Has anyone read the Eggleston review in the New Yorker

I approach the New Yorker a little bit like I listen to sermons in church. Some weeks I skip altogether, other times I am enlightened, annoyed, or amused. Sometimes I am struck by a certain beauty without necessarily agreeing with anything. But when that Hirsch article comes along, I am reminded of what our "free" press is supposed to be doing.
 
Jesus, guys, are you nuts? That article is utterly straightforward. Peter Schjedahl is an excellent critic--I like him precisely because he doesn't obfuscate, and brings clarity to complex and subtle subjects. I don't see a single thing in there that's difficult to understand.

He’s an aesthete, not a propagandist. His great subject is the too-muchness of the real. He does regularly suppress one significant element of lived experience: time. His art re-proves Roland Barthes’s influential theory of the punctum—a Proustian quantum of lost time—as intrinsic to photography’s emotional power.

Yes, that's exactly right. It's a succinct description of part of what makes Eggleston great. You don't need to have read Barthes to understand it, you just have to think about it for a second.

The New Yorker isn't pretentious. It's a general-interest magazine. Rise to the challenge, guys. It's not that difficult.
 
William Eggleston inherited the legacy of Walker Evans and Robert Frank's subject-focused photography and instead transformed it into photography-focused photography.

... And in doing so he unleashed the worst phase in photography history that continues to even today, trait boring bs pictures, saturated color photos, photography-for-photography's sake.

▶ [RECORDED INFORMATION]

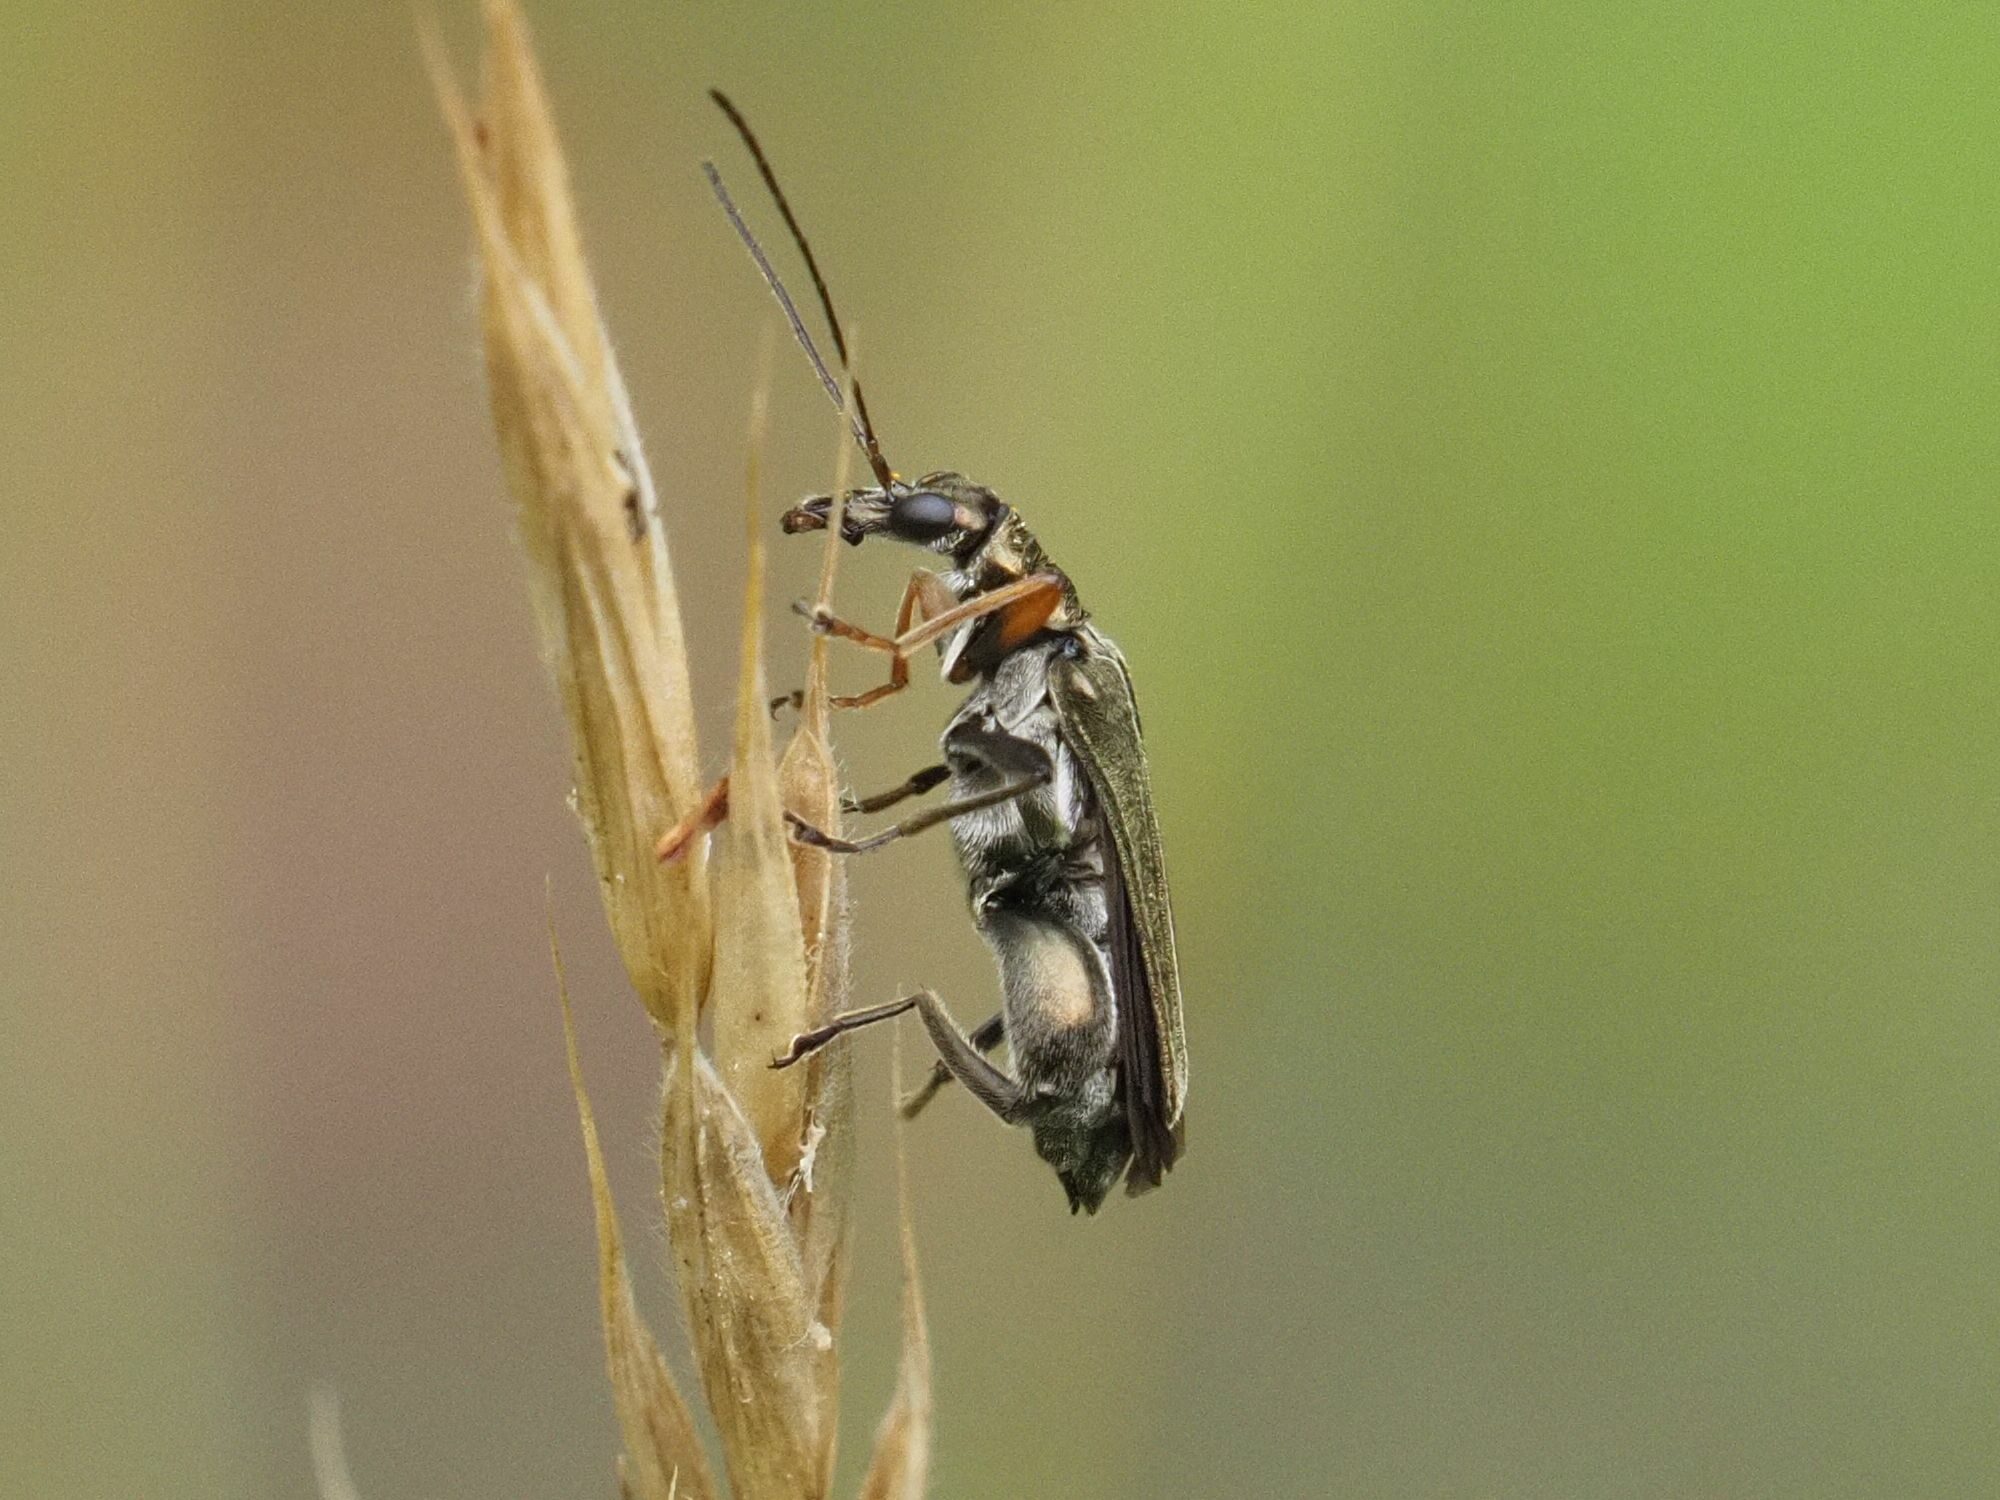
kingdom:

▶ [SHORT PROBLEM A]
Summarize the forum thread about the Eggleston review in two sentences.
▶ [SHORT PROBLEM B]
In the forum thread about the Eggleston review, why does the poster who calls the article "utterly straightforward" like Peter Schjedahl? Answer in one or two sentences.
▶ [SHORT PROBLEM C]
Continue the forum thread about the Eggleston review from its last post.

▶ [OUTPUT A]
In a thread about a New Yorker review of William Eggleston, one poster insists the article is straightforward and praises its critic for clarity, agreeing with its description of Eggleston as an aesthete whose art re-proves Roland Barthes's theory of the punctum. Another poster says Eggleston transformed the subject-focused photography of Walker Evans and Robert Frank into photography-focused photography, which that poster blames for a phase of boring, saturated color pictures that continues today.

▶ [OUTPUT B]
The poster likes him precisely because he doesn't obfuscate and brings clarity to complex and subtle subjects.

▶ [OUTPUT C]
I can't stand his work but I like him as a dedicated practitioner of everything that I hate about contemporary photography.
 
I admire the guy, he is really good at what he does but his work is not socially or intellectually engaging.
 
Couldn't disagree more. But I certainly agree that he spawned some seriously lame imitators.

Anyway, I will go to this show in a few weeks, with any luck...
 
Couldn't disagree more. But I certainly agree that he spawned some seriously lame imitators.

Anyway, I will go to this show in a few weeks, with any luck...

His photos are about him. They're murals to his gigantic ego.

His not in the same tradition of courageous and concerned photography that moves us and makes us better people.
 
As opposed to your gigantic ego?

You and Valdemar really need to lighten up with the "stone-tablet" pronouncements.

Aw, c'mon. This is great! The internet is a giant stone tablet, but there's room on it for us all to write. Besides, one or two of your comments in this very thread smell to me like Grand Proclamations (not that there's anything wrong with that).

Back on topic: I happen to think that almost every photograph I take is a monument to my own ego.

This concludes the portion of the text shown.